Ce film fait-il écho à votre propre adolescence ?
Elle en est le point de départ. Faire du cinéma est le rêve qui est venu après celui de devenir danseur, mon plan B en quelque sorte. Lorsque j’étais jeune, me rendre dans une salle plongée dans le noir afin de me laisser transporter dans un film était une manière de disparaître, une possibilité de fuir. Comme beaucoup d’entre nous, j’étais un adolescent qui avait le sentiment d’être en conflit constant avec les pressions de l’identité de genre. Le cinéma me permettait de ne pas être confronté à la réalité. Quand j’ai su que je voulais devenir réalisateur, j’ai d’abord écrit des scénarios d’horreur. C’est seulement plus tard, en voyant Brokeback Mountain que j’ai compris que le cinéma pouvait avoir un autre impact, il pouvait être un endroit où on se sent vu, où on se connecte et où on vit quelque chose ensemble qui peut arriver à une sorte de catharsis collective. J’ai alors eu envie de faire des films sur des personnages qui partagent quelque chose avec les spectateurs. Je fais des films sur des thèmes sur lesquels je ne pouvais pas parler en étant adolescent. Donc oui, le cinéma que je fais est très lié à mon adolescence. Dans Close, ce sont deux jeunes personnages qui sont confrontés de manière inédite à la pression d’un groupe. Ils découvrent le sentiment de vouloir appartenir. Quand j’écris, je commence par toutes ces choses personnelles dont je veux parler puis j’essaye de les regarder comme des choses universelles. Par exemple, l’amitié est une relation au centre de nos vies. Beaucoup de gens vont se reconnaître dans cette amitié qui change, qui se transforme.

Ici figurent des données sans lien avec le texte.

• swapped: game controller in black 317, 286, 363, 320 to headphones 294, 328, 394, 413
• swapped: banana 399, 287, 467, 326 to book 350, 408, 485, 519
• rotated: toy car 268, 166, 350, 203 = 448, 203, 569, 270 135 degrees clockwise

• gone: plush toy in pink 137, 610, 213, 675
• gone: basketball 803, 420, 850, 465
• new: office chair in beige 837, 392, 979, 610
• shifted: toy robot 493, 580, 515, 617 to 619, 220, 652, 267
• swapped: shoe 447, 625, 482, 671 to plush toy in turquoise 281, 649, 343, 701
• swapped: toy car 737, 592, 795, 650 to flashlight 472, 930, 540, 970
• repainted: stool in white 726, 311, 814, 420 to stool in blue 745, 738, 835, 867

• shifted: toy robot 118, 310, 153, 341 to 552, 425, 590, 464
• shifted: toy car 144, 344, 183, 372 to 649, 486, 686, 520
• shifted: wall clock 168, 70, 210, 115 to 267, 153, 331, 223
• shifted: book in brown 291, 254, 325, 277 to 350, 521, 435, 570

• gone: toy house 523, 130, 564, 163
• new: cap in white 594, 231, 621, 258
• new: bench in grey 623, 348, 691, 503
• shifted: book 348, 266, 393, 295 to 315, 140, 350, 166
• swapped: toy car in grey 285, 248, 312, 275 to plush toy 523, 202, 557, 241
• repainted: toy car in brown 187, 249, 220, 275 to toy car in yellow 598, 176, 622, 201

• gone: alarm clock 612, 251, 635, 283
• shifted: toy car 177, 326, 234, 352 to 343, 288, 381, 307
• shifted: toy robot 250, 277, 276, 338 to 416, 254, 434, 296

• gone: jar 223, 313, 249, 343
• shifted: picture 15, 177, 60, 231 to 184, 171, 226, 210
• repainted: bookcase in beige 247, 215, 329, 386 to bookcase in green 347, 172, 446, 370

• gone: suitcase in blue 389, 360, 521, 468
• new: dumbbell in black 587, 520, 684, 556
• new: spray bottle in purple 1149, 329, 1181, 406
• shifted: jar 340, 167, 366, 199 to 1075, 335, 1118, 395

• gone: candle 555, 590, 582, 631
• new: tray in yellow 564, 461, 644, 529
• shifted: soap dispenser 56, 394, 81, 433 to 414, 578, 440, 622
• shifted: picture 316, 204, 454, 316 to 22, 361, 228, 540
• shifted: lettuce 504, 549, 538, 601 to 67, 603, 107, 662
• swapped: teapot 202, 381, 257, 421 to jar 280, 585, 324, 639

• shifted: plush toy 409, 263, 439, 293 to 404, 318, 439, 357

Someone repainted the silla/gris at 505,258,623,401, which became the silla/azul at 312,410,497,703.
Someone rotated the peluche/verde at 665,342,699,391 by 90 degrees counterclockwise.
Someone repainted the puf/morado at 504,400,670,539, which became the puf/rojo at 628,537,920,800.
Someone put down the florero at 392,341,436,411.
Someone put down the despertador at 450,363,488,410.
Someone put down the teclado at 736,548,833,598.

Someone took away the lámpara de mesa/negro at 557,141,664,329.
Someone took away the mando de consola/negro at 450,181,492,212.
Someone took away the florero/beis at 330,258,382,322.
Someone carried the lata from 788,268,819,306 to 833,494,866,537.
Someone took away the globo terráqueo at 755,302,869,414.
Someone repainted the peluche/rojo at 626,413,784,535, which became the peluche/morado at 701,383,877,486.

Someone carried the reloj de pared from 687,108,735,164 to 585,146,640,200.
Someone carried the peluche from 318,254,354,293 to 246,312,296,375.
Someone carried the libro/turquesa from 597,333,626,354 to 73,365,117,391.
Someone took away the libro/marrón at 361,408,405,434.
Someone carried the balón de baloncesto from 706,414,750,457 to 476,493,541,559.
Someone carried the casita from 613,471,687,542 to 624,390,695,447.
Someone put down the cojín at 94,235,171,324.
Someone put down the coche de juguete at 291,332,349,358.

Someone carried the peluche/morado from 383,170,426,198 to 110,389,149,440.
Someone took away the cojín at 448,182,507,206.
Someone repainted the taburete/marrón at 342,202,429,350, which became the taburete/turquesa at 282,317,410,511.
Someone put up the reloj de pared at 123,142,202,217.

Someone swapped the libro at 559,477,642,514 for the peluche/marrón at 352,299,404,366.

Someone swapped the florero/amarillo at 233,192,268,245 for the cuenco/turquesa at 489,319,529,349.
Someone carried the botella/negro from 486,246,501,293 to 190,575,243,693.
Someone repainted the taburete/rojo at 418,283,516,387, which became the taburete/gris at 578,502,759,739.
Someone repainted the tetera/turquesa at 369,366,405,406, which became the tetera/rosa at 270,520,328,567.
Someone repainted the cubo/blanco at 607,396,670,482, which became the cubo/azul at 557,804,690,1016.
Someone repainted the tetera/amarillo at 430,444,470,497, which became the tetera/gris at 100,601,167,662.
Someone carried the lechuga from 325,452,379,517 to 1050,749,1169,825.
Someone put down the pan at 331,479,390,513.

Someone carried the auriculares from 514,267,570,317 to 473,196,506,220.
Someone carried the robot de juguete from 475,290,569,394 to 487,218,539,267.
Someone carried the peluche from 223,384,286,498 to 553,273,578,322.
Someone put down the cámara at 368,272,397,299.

Les deux rôles principaux masculins sont joués par des acteurs amateurs. Pourquoi ?
Le scénario raconte le passage de l’enfance à l’adolescence, ce moment très spécifique et très court de l’existence. Pour le casting, nous avions besoin de personnes de 12-13 ans qui traversent cette période particulière. Destin ou hasard, j’ai rencontré Eden Dambrine dans un train reliant Anvers à Gand. J’observais ce garçon assis à côté de moi, il était très expressif, il avait des yeux incroyablement grands, quelque chose d’angélique. Je me suis dit qu’il y avait vraiment quelque chose et je lui ai demandé s’il avait envie de faire un casting de cinéma. J’ai immédiatement vu sur son visage qu’il avait envie d’être le nouveau Johnny Depp (rires). Pour le casting, j’étais allé dans toutes les écoles, les classes de théâtre, les lieux où je pouvais trouver des jeunes qui seraient intéressants pour le film. Notre processus de casting a été assez particulier, on a passé des jours complets, avec à chaque fois un groupe de vingt garçons afin de leur laisser le temps d’évoluer, de grandir, de se sentir à l’aise. Dans un des groupes, Gustav et Eden sont arrivés ensemble et c’était très beau car il y a eu une alchimie immédiate. C’est comme dans la vie, il y a certaines personnes qu’il suffit de regarder et une magie se produit. Avec Gustav et Eden ce n’était pas seulement le talent, c’était aussi la possibilité d’une collaboration, d’une amitié. C’était beau et important pour ce film que d’être porté par cette tendresse entre eux. Car Close est aussi un film sur la tendresse, la sensualité et l’intimité dans l’univers masculin, ce dont on manque cruellement dans ce monde.